LGBTI global news 24-7

Banning of gay pride may damage Serbia’s European Union chances

After fears of riots from right-wing thugs, the Serbian government has received criticism for not protecting its LGBT people
Due to Belgrade Gay Pride being cancelled, Serbia's chances of entry into the European Union look bleak.

The banning of Belgrade Gay Pride may damage Serbia’s chance of entry into the European Union, according to EU officials.

The event was stopped in the Eastern European country, which was due to take place tomorrow (6 October), for fear of riots and threats of violence from right-wing thugs.

Dutch Member of European Parliament Marije Cornelissen said: ‘[Serbia is] either not willing to protect vulnerable citizens and freedom of assembly, or they’re not capable. Both are damning.’

Cornelissen, who is in Serbia investigating the ban, added she was going to recommend to the Commission that they should now allow for Serbian accession talks to begin.

‘It’s clear that there are hooligan groups [in Serbia] that are not afraid to use violence. The government needs to take action. If they can’t then they do not comply, in my opinion.’

Stefan Fule, the EU’s enlargement commissioner, regretted that threats from extremist organizations had been assessed serious enough to justify a ban.

Fule will be travelling to the Serbian capital to meet with the government next week, but his spokesman said he would not discussing the Belgrade Pride ban.

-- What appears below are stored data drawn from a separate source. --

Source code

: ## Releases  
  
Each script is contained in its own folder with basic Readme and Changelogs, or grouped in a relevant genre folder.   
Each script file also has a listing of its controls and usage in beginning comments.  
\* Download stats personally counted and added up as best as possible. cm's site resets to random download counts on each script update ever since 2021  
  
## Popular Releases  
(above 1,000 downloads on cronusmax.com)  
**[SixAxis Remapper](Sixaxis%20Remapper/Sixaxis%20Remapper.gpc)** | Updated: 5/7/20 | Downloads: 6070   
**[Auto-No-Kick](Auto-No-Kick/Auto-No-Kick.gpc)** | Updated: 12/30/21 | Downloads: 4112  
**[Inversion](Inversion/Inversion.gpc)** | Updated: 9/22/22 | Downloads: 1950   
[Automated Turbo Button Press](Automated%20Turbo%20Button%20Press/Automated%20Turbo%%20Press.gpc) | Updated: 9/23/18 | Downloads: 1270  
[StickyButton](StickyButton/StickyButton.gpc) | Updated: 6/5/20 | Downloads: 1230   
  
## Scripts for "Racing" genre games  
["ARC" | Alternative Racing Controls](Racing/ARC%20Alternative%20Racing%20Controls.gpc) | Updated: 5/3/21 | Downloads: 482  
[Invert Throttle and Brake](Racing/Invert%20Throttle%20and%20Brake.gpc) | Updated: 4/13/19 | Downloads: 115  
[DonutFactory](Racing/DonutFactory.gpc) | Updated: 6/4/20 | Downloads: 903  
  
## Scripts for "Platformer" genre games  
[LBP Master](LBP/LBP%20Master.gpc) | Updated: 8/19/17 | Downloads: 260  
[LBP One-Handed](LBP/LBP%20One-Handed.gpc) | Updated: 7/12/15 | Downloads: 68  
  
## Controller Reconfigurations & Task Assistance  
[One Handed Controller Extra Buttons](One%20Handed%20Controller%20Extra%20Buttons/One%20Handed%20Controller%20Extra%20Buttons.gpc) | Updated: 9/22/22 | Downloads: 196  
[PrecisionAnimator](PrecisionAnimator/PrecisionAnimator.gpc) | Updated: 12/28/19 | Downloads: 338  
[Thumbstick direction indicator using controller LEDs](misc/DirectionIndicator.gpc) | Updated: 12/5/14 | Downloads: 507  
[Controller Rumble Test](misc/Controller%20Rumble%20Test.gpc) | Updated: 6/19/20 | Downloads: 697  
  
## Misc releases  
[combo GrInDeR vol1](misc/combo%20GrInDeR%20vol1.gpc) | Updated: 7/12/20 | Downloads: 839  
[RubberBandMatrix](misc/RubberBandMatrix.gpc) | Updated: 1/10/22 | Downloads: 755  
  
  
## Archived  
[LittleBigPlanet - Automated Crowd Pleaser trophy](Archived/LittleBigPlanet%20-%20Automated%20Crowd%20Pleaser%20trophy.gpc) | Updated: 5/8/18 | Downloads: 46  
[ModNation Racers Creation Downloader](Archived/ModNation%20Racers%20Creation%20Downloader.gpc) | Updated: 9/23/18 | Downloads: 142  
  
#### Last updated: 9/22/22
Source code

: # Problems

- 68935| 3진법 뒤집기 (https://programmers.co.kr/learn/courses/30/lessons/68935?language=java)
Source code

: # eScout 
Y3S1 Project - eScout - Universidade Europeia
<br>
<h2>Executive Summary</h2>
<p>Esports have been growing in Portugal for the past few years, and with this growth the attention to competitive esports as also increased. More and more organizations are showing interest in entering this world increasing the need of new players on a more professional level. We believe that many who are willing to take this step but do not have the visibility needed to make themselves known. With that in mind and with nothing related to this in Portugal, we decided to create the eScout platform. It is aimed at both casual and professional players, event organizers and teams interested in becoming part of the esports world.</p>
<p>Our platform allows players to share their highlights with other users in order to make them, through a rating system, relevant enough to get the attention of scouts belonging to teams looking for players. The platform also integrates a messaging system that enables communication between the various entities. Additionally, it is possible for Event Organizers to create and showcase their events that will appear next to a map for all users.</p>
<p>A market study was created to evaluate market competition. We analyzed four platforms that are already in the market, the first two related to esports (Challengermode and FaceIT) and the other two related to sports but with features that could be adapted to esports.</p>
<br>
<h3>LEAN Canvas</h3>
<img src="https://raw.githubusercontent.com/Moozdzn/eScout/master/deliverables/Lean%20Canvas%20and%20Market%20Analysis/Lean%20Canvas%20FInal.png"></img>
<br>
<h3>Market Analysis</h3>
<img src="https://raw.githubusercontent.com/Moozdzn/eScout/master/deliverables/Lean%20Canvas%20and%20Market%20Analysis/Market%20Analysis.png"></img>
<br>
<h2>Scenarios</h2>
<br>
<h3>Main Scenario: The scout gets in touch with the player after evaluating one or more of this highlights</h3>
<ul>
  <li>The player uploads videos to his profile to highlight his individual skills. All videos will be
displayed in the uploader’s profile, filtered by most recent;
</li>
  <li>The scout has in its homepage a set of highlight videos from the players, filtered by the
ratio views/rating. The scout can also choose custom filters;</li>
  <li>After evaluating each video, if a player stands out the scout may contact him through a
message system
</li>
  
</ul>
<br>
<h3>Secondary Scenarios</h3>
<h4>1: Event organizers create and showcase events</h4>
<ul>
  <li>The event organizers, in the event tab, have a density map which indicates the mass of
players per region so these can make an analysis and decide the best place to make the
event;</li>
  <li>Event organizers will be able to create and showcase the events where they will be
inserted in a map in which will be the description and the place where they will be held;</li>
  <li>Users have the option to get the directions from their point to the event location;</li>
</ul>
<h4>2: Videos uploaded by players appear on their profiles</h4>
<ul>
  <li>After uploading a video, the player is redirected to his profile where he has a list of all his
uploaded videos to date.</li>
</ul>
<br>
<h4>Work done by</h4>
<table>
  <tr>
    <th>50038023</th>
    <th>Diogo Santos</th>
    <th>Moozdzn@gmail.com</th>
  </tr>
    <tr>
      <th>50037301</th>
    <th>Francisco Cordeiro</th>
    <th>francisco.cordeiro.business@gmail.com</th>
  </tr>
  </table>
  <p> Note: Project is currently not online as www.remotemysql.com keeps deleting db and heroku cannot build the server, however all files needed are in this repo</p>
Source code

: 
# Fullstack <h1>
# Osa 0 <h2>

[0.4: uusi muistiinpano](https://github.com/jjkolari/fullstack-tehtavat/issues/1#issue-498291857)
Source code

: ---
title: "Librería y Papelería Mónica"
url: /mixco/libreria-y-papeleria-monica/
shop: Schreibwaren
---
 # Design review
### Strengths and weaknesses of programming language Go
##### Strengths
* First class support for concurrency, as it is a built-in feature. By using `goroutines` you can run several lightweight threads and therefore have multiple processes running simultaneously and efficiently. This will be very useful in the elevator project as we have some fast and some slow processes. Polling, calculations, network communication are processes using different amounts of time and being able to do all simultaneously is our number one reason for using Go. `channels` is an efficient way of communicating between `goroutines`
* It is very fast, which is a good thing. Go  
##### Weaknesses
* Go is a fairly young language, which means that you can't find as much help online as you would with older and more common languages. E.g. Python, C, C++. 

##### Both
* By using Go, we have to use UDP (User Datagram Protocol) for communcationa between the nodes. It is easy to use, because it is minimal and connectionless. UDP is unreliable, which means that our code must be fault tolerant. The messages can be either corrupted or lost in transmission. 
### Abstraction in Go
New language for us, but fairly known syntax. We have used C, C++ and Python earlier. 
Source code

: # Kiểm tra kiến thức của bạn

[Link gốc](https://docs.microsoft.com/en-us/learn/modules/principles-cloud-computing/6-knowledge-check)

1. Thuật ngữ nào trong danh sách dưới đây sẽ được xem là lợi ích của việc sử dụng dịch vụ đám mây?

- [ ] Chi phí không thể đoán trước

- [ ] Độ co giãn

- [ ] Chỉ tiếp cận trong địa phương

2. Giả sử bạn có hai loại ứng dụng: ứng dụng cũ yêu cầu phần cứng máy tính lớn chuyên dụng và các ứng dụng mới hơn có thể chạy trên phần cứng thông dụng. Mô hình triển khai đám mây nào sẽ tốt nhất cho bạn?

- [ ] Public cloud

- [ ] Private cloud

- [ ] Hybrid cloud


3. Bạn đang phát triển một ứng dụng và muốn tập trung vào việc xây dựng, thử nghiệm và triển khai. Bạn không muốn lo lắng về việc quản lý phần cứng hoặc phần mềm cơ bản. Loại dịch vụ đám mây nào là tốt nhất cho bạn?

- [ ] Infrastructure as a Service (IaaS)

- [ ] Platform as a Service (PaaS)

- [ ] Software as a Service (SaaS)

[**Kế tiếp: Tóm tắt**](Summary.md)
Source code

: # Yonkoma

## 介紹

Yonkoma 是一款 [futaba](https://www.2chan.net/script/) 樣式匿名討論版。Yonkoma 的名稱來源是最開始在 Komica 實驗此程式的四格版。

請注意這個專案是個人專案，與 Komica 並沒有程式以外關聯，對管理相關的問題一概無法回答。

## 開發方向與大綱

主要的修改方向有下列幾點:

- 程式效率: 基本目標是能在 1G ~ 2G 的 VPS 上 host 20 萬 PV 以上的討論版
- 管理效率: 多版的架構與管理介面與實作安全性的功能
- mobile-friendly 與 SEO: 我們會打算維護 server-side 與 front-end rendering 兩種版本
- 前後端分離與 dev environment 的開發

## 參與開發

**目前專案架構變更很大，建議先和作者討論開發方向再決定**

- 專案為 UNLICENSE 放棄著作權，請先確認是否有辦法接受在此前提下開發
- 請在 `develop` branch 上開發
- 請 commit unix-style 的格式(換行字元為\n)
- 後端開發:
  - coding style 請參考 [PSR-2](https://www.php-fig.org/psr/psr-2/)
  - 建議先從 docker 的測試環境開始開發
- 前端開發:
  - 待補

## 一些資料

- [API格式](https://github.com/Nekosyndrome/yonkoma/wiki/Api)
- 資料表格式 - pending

He told Reuters while equal rights is one of the ‘core foundations of the European project, it’s just one element and there are more important issues’ to be discussed.

Prime Minister Ivica Dacic has also defended the decision to ban the pride parade, by saying: ‘The last thing Serbia now needs are riots and casualties, hence all conditions for the ban have been met.’

However international gay rights groups have blasted the decision, with Amnesty International Europe and Central Asia director John Dalhuisen describing it as a ‘victory for prejudice’.

He said: ‘By banning the 2012 Belgrade pride, Serbia’s government is effectively going against its own legal and constitutional protections for basic rights such as freedom of expression and freedom of assembly to all lesbian, gay, bisexual, and transgender people in Serbia.’

Authorities banned gay pride events in 2009 and 2011, claiming they were worried about public safety.

Anti-gay rioters at 2010 pride injured hundreds of marchers and caused more than €1 million (£800k, $1.3m) property damage.